Изменить стиль страницы

— Я хотел вам сказать, Наташа... Наталья Захаровна. Я люблю вас... Наташа, люблю, — бормотал он, думая, что теперь ему уж все равно. — Я не виноват. Я не мог не сказать. Пожалуйста, извините меня...

Она взяла его сухую, горячую руку:

— Не надо здесь... Хороший мой...

Григорьевна, увидев Наташу вместе с Усольцевым, оторопела. Она схватила Наталью в объятия и звучно поцеловала. Потом подошла к Усольцеву и крепко обняла его.

11

Прииск готовился к зиме. Утеплялись бутары и мойки, чтобы вести промывку круглый год; в отработанных шахтах накапливалась вода.

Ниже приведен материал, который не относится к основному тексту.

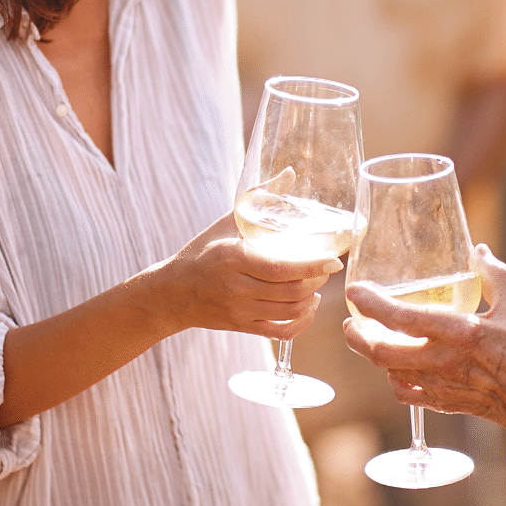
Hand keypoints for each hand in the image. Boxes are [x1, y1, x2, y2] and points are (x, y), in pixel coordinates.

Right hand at [152, 212, 341, 339]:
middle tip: (326, 268)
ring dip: (311, 300)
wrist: (171, 292)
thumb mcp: (225, 223)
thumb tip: (290, 173)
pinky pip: (280, 332)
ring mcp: (239, 310)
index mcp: (232, 258)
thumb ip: (259, 197)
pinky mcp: (241, 327)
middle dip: (316, 281)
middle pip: (289, 292)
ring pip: (288, 312)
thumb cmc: (202, 252)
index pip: (279, 268)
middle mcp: (236, 287)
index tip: (333, 260)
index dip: (310, 266)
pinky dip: (301, 323)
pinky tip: (307, 307)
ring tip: (317, 286)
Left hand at [342, 244, 505, 436]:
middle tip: (350, 322)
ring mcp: (441, 386)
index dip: (369, 304)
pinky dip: (394, 379)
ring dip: (375, 355)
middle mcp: (442, 361)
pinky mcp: (445, 403)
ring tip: (370, 339)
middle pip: (380, 353)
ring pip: (389, 372)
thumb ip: (495, 276)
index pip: (399, 318)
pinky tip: (397, 368)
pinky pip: (406, 393)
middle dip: (356, 337)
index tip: (353, 292)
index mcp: (458, 332)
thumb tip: (479, 251)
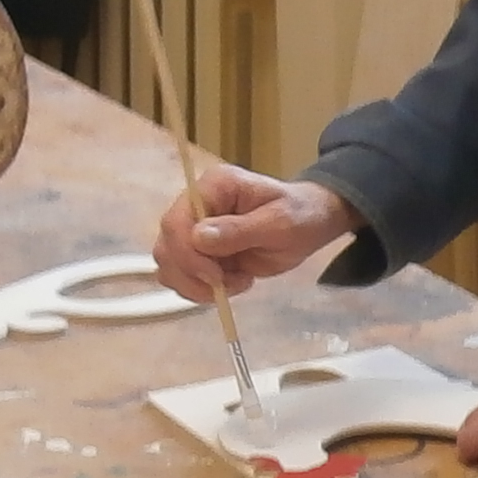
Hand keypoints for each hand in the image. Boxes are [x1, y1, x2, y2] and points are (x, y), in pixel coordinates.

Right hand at [152, 164, 357, 299]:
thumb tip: (198, 238)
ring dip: (195, 285)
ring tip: (235, 283)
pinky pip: (182, 277)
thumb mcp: (279, 223)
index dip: (188, 254)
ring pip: (169, 264)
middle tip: (228, 284)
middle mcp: (195, 205)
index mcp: (213, 187)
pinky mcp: (199, 252)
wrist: (310, 224)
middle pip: (167, 245)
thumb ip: (239, 230)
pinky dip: (200, 289)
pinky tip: (231, 284)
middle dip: (192, 274)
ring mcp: (194, 229)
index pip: (176, 220)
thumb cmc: (300, 216)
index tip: (215, 276)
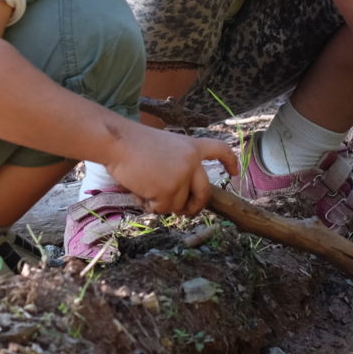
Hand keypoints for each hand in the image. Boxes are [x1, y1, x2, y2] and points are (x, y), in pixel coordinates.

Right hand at [106, 125, 238, 215]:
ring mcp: (182, 176)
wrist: (117, 142)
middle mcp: (191, 161)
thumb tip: (181, 198)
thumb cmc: (132, 144)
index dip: (230, 161)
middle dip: (196, 206)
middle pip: (205, 192)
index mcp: (191, 146)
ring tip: (143, 188)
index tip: (235, 172)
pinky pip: (162, 209)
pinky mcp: (169, 190)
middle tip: (186, 212)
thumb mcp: (163, 147)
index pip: (219, 150)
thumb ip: (177, 166)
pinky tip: (139, 192)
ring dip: (161, 203)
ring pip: (178, 204)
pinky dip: (149, 206)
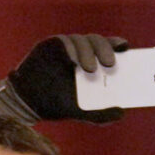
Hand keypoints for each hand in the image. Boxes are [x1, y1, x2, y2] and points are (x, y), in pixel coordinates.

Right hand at [0, 34, 130, 123]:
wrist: (29, 103)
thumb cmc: (56, 104)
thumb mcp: (81, 112)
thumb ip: (101, 114)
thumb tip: (121, 111)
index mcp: (90, 63)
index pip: (106, 48)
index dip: (116, 45)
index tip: (125, 49)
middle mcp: (79, 52)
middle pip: (96, 41)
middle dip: (105, 49)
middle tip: (110, 64)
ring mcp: (64, 48)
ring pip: (81, 40)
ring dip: (88, 52)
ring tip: (90, 69)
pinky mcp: (50, 46)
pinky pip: (63, 42)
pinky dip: (70, 49)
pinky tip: (73, 60)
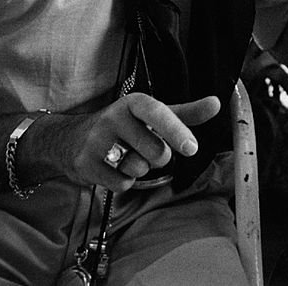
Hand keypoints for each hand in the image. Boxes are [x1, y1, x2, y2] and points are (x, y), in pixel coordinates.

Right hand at [50, 93, 220, 192]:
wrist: (70, 139)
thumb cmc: (123, 126)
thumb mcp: (152, 116)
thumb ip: (186, 113)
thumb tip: (217, 103)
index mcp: (134, 102)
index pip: (158, 114)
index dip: (176, 131)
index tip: (192, 148)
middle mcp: (114, 117)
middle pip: (156, 152)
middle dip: (157, 157)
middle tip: (141, 147)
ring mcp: (97, 141)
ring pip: (139, 169)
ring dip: (138, 169)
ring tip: (124, 155)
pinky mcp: (86, 164)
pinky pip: (122, 184)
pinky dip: (123, 181)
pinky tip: (112, 168)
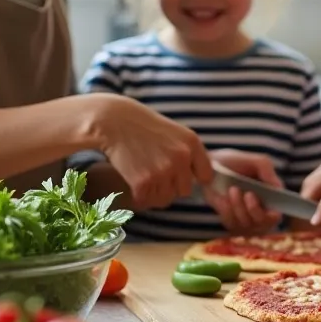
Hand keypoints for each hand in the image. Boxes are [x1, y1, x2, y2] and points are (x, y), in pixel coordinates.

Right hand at [82, 94, 212, 210]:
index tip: (181, 176)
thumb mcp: (175, 133)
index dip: (193, 179)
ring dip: (154, 193)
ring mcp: (163, 170)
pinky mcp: (143, 181)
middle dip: (171, 186)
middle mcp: (181, 157)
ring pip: (165, 198)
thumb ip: (189, 153)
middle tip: (155, 174)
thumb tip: (200, 180)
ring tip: (143, 177)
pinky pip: (146, 200)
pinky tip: (133, 181)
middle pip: (184, 191)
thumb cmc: (143, 127)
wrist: (114, 120)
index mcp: (192, 143)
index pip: (206, 176)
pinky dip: (139, 196)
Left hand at [203, 149, 283, 233]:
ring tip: (231, 189)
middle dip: (249, 208)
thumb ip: (268, 170)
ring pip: (246, 224)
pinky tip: (222, 198)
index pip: (275, 216)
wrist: (212, 168)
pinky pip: (231, 224)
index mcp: (272, 198)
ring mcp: (247, 219)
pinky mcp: (233, 223)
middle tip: (238, 190)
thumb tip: (276, 187)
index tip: (250, 195)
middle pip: (262, 224)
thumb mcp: (255, 161)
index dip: (268, 213)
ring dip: (236, 206)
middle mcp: (262, 212)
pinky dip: (225, 211)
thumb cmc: (236, 163)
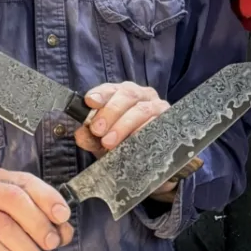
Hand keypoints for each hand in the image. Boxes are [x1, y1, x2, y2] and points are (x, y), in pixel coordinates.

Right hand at [0, 166, 72, 250]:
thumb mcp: (11, 222)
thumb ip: (38, 222)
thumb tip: (65, 232)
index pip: (26, 182)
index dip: (47, 198)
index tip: (64, 217)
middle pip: (13, 200)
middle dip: (38, 223)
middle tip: (53, 245)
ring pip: (1, 225)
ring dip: (26, 248)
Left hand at [76, 80, 192, 199]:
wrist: (152, 161)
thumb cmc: (124, 144)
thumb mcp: (103, 142)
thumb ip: (91, 138)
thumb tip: (80, 134)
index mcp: (122, 94)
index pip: (111, 88)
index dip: (100, 94)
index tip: (89, 102)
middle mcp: (142, 95)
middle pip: (128, 94)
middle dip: (110, 111)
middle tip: (97, 130)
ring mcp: (158, 107)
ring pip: (142, 110)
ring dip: (123, 125)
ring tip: (109, 142)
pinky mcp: (171, 121)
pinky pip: (158, 123)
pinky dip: (143, 132)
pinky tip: (133, 141)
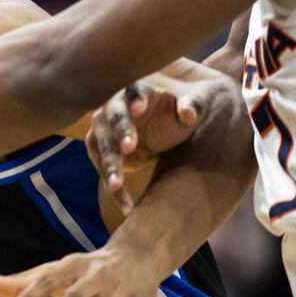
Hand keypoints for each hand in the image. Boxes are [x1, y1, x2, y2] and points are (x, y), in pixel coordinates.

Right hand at [87, 78, 211, 212]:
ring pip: (103, 147)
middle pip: (113, 118)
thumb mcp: (191, 106)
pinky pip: (105, 170)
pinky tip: (127, 206)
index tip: (139, 108)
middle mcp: (115, 106)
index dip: (136, 98)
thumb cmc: (177, 112)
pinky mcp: (102, 151)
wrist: (167, 130)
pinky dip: (115, 189)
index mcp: (139, 90)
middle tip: (129, 148)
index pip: (134, 90)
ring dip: (109, 166)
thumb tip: (189, 113)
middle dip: (120, 132)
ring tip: (118, 185)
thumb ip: (193, 105)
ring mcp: (104, 129)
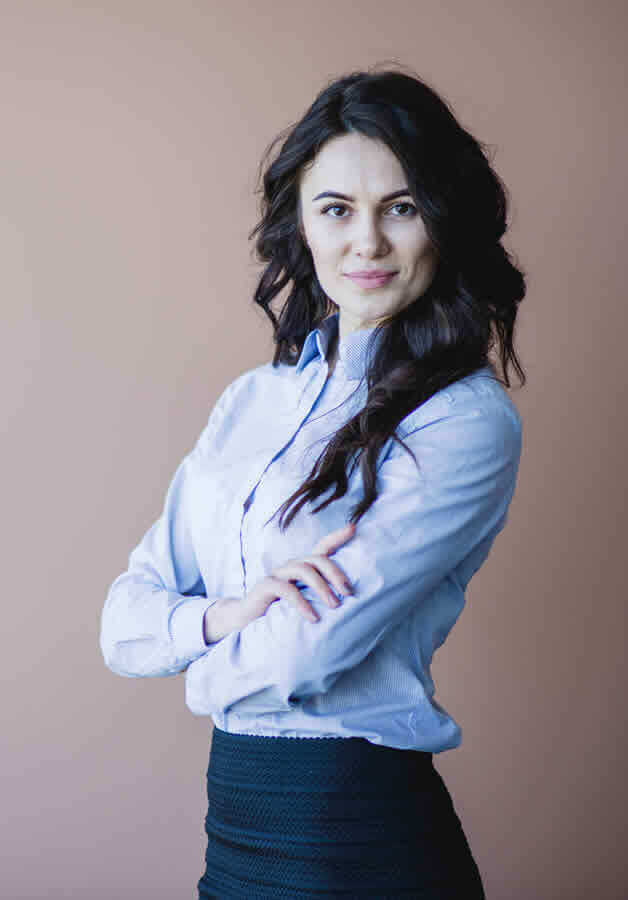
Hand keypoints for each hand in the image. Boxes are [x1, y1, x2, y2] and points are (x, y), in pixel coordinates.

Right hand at [207, 522, 355, 640]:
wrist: (247, 621)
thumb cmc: (280, 611)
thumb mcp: (305, 603)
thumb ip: (321, 598)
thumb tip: (349, 603)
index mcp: (303, 567)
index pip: (322, 547)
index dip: (337, 536)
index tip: (353, 528)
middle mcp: (291, 566)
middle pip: (317, 558)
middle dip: (336, 573)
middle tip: (349, 593)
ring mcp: (277, 574)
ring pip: (303, 569)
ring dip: (322, 587)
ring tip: (335, 605)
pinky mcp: (265, 586)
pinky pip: (285, 589)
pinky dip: (301, 603)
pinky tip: (313, 617)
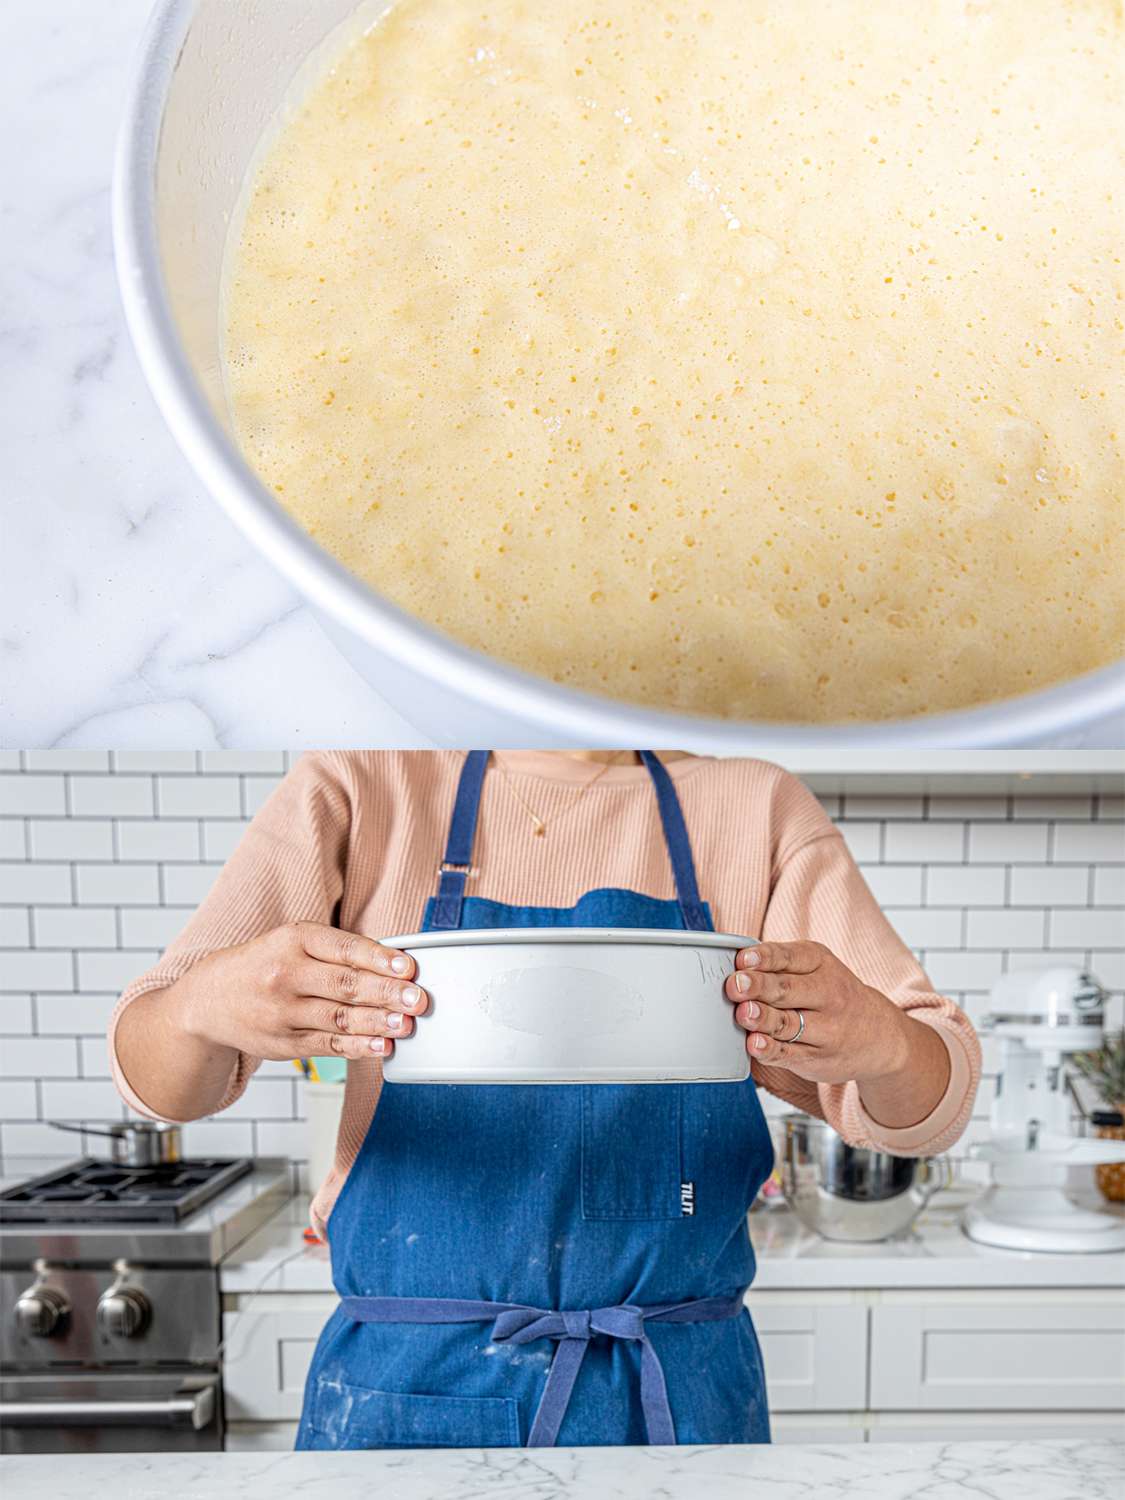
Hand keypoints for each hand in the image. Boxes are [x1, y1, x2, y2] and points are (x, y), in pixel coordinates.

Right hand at [176, 922, 427, 1061]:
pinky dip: (357, 1047)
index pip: (344, 948)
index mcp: (293, 939)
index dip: (379, 958)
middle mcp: (286, 974)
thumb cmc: (264, 965)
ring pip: (338, 1018)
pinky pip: (327, 1045)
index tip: (408, 967)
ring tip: (406, 1024)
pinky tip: (381, 1047)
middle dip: (386, 993)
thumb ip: (337, 951)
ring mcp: (283, 1011)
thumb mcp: (292, 942)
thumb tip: (395, 964)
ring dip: (377, 1023)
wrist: (207, 1000)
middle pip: (345, 985)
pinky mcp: (283, 1043)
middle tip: (417, 999)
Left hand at [722, 941, 912, 1084]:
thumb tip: (735, 963)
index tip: (743, 959)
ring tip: (744, 1013)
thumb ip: (778, 964)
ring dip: (762, 1019)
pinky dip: (769, 1050)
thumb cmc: (833, 994)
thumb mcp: (817, 968)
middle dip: (759, 987)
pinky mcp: (816, 1058)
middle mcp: (827, 995)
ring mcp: (825, 1030)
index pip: (790, 957)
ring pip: (787, 1024)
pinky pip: (789, 1054)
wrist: (880, 1035)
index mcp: (821, 964)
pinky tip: (755, 1044)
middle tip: (736, 985)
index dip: (764, 958)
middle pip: (787, 990)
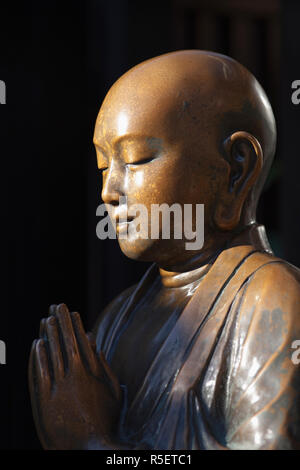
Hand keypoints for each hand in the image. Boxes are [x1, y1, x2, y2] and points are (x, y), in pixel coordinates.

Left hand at [28, 304, 121, 449]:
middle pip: (64, 342)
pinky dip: (36, 356)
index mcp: (90, 373)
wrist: (87, 448)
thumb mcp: (113, 391)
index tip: (72, 312)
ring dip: (48, 334)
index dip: (74, 324)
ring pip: (50, 353)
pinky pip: (38, 372)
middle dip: (60, 322)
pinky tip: (36, 344)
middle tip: (56, 307)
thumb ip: (104, 366)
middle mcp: (72, 376)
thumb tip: (95, 344)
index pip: (80, 341)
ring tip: (46, 319)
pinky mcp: (43, 399)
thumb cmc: (104, 420)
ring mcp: (56, 388)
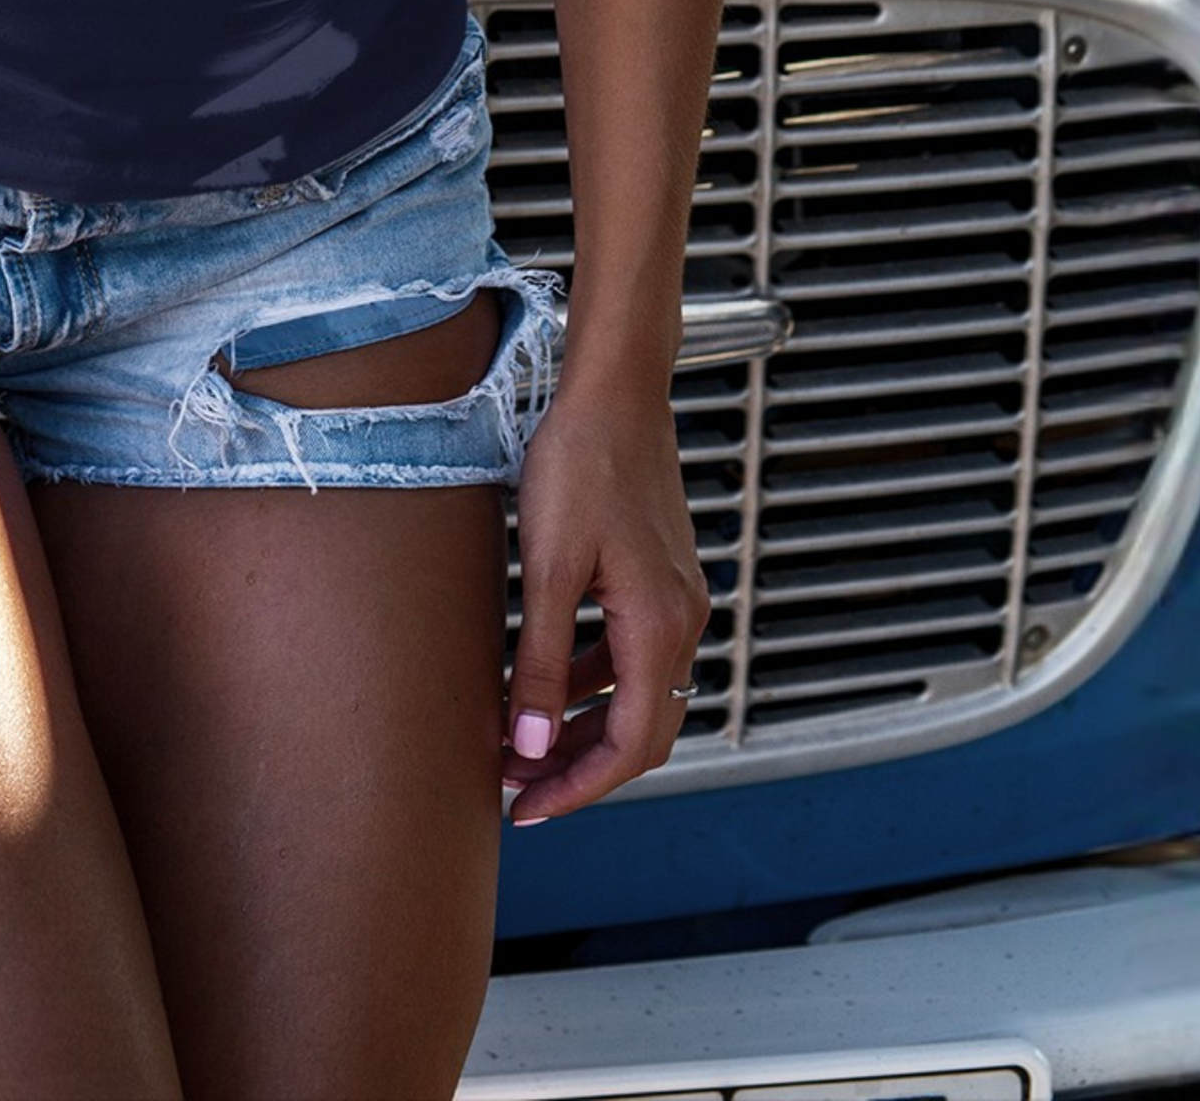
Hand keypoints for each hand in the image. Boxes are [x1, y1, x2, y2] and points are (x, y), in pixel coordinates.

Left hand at [503, 368, 708, 825]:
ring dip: (583, 726)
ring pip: (635, 694)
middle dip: (580, 768)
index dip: (578, 787)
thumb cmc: (579, 465)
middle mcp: (681, 623)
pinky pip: (631, 654)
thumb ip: (541, 661)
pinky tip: (548, 680)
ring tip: (521, 743)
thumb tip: (530, 746)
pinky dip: (593, 680)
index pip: (630, 747)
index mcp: (658, 628)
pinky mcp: (658, 578)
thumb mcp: (548, 567)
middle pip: (641, 732)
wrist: (614, 390)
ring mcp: (675, 600)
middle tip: (518, 788)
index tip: (526, 808)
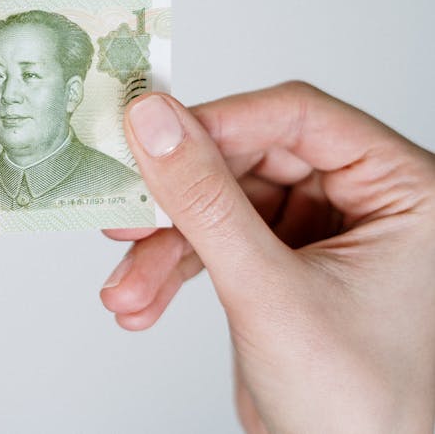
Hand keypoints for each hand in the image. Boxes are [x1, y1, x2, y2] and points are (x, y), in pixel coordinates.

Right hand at [100, 82, 434, 432]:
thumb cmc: (359, 405)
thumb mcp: (270, 292)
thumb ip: (206, 201)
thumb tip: (154, 124)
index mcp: (399, 189)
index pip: (297, 118)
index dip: (219, 122)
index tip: (149, 132)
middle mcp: (360, 201)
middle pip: (245, 161)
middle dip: (177, 204)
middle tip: (123, 214)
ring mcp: (316, 231)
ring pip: (219, 206)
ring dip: (164, 248)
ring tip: (127, 289)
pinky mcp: (277, 262)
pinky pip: (213, 242)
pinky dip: (171, 270)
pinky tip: (141, 301)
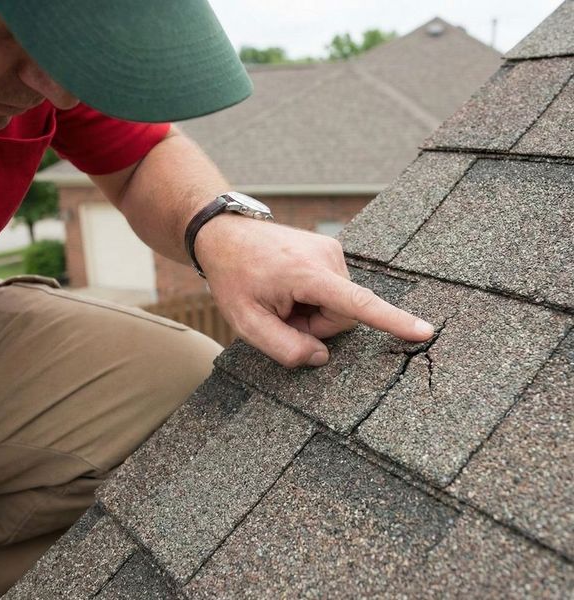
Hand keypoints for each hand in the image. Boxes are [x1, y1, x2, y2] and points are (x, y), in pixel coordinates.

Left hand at [195, 216, 434, 367]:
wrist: (224, 233)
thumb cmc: (233, 276)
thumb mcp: (246, 322)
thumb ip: (285, 347)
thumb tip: (322, 356)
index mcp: (308, 274)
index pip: (359, 304)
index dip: (393, 321)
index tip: (424, 331)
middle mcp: (327, 257)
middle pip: (344, 315)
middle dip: (316, 325)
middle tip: (281, 313)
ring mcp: (330, 250)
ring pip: (340, 303)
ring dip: (313, 310)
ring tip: (282, 297)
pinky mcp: (329, 250)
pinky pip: (334, 289)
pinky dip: (314, 297)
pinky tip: (289, 287)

В разрезе всю осень плавала драга «Гном» и, деловито позванивая ковшами, перемывала не только золотоносный пласт песков, но и отвалы эфелей и гальки, вылавливая из них снесенное со старательских бутар золото. Драга давала самое дешевое золото во всем приисковом управлении. Приказом по управлению начальником драги была назначена Анна Осиповна. Сменными мастерами встали Константин Корнев, Степан Загайнов и Степанида Куприяновна Булыгина.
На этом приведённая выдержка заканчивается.